┌─ Entries

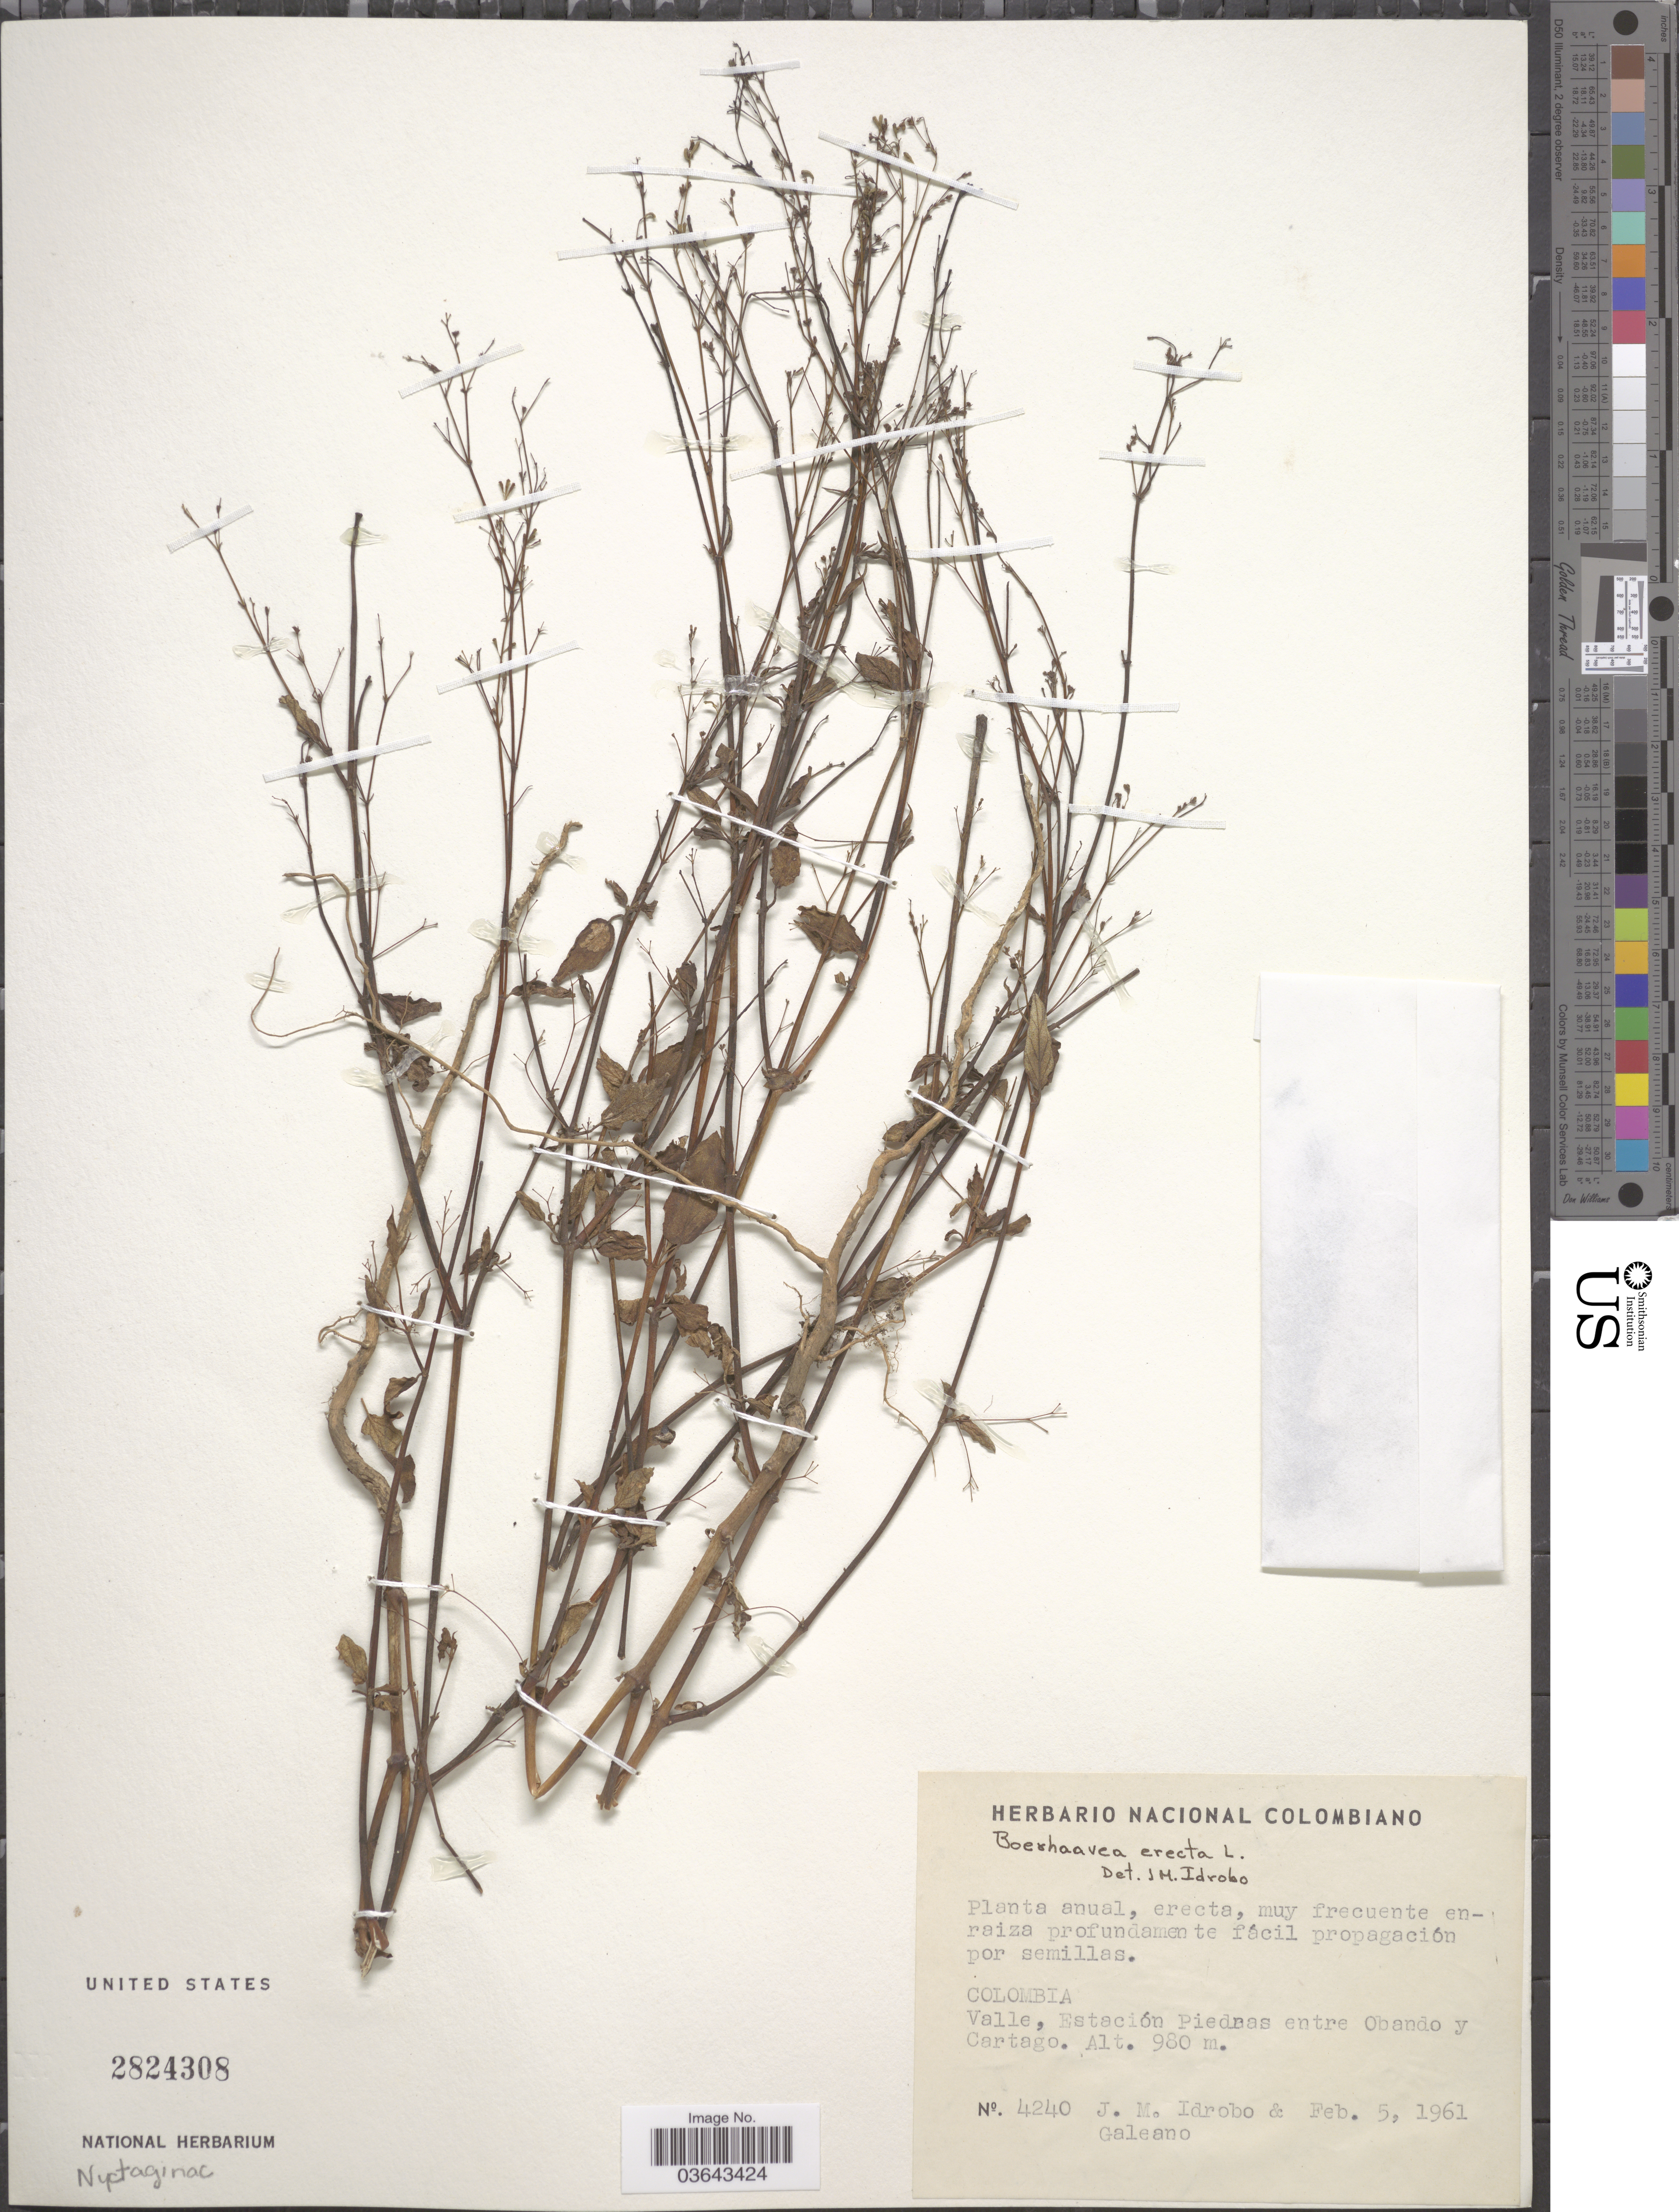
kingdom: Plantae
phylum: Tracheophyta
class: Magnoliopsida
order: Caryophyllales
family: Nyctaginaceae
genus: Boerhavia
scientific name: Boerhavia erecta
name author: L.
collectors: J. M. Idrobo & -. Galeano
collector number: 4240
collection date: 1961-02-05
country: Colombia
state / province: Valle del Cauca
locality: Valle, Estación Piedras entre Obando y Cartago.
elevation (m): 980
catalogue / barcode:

└─

[Prompt] Reproduce every item above with "collection date" renamed to "date collected" and everything else left unchanged. Omit the pictures from your answer.

[Right answer]
kingdom: Plantae
phylum: Tracheophyta
class: Magnoliopsida
order: Caryophyllales
family: Nyctaginaceae
genus: Boerhavia
scientific name: Boerhavia erecta
name author: L.
collectors: J. M. Idrobo & -. Galeano
collector number: 4240
date collected: 1961-02-05
country: Colombia
state / province: Valle del Cauca
locality: Valle, Estación Piedras entre Obando y Cartago.
elevation (m): 980
catalogue / barcode:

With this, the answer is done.